Circ Totals for 2006, 2005
Justify Branch Staffing Changes

Posted January 8, 2006

Although staff sizes for branches were last overhauled in 1999(!), there have been marked changes since that time in terms of which branch libraries consistently handle the bulk of the library's lending (and reshelving) activity.

The 2006 circulation totals released last week, when ranked, show a remarkable stability - especially for the library system's busiest branches - compared to the 2005 rankings. Even if you ignore total circulation rankings, a consistent pattern emerges if you look at which branches have handled the largest percentages of the library system's workload for the past two years.

Unfortunately, the bulk of the library system's public service employees are not currently working in the busiest branches, because the size of branch staffs are determined primarily by the 1999 staffing formulas.

These obsolete staffing allocations have resulted in more than a few cases of certain branches handling far more circulation than other branches with an equal (or even larger) number of employees. For example, four "Area Libraries" consistently handle more circulation than two "Regional Libraries," and yet are forced to do that, month after month after month, with fewer staff than those two Regionals.

We cannot imagine why branch staff allocations were not systematically and comprehensively re-evaluated long ago, as the demographic changes responsible for library use in Fulton County are hardly recent ones. Although efficient staffing allocations must take into account factors other than circulation figures, it still makes no sense for branches not to staffed partly according to how much lending and reshelving they consistently handle, relative to other facilities in the library system. (We've previously made some specific suggestions about how AFPL's facilities should be re-grouped into high-, medium-, and low-circulation facilities so they could be staffed more efficiently and humanely.)

But at AFPL, branch staffing is one of three fundamental resource-management activities that seem impervious to radically different workload realities. (The other two chronically un-managed resources at AFPL are the relative amounts of money doled out each year to the branches to buy their materials, and the number of computers allocated for public use at the various libraries.)

Decisions in all three of these scarce-resource areas continue to be based not on how much work a branch handles relative to other branches, but by the branch's "facility type." Even when a branch substantially increases or loses circulation from one year to the next, there is zero adjustment to the number of staff assigned to that branch.

Why is that? How can seemingly-sacrosanct staffing allocations motivate or reward branches that increase circulation?

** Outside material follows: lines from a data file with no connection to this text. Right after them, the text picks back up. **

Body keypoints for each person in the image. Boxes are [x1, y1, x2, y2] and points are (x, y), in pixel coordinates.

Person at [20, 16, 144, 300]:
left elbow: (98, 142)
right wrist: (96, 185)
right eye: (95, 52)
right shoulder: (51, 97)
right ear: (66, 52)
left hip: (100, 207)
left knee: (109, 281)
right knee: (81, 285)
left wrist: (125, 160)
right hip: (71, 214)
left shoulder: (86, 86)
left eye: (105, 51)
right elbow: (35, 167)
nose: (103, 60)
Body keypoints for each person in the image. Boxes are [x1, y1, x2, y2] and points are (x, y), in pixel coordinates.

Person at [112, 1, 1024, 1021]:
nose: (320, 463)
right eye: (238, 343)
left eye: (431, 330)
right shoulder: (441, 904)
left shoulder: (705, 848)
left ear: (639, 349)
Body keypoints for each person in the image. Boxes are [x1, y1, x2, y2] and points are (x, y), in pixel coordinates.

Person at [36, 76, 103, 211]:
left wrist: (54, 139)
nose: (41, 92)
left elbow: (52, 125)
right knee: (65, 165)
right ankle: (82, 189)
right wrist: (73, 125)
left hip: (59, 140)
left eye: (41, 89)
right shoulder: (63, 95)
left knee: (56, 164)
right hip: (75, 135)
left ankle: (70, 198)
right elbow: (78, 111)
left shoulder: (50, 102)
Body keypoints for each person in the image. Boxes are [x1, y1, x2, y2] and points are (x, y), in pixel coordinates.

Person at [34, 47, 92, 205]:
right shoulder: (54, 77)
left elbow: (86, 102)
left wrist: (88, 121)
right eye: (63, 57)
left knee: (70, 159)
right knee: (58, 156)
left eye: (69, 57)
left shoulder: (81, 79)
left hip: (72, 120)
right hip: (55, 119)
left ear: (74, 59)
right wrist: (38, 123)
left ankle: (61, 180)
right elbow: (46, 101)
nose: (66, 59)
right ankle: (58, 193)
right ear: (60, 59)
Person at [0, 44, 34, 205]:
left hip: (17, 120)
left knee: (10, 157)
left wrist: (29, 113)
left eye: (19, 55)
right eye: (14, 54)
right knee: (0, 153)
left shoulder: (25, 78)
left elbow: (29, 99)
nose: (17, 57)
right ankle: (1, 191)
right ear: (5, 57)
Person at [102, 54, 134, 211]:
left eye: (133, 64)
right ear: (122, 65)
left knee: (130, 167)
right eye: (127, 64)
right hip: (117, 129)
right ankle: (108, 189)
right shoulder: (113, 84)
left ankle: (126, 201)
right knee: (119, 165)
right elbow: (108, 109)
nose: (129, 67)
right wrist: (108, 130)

Why should branch managers or branch staff give a damn whether or not they lose circulation from one year to the next - even if that loss is dramatic?

If anyone has any theories about why circulation differentials shouldn't have a greater bearing than they do at AFPL on the deployment of the library system's work force (or, for that matter, its materials budget allocations), we'd love for you to share those theories with AFPLWATCH's readers. The long-overworked staff at the busiest branches would be especially interested to learn why the 1999 staffing allocations go untampered with year after year after year.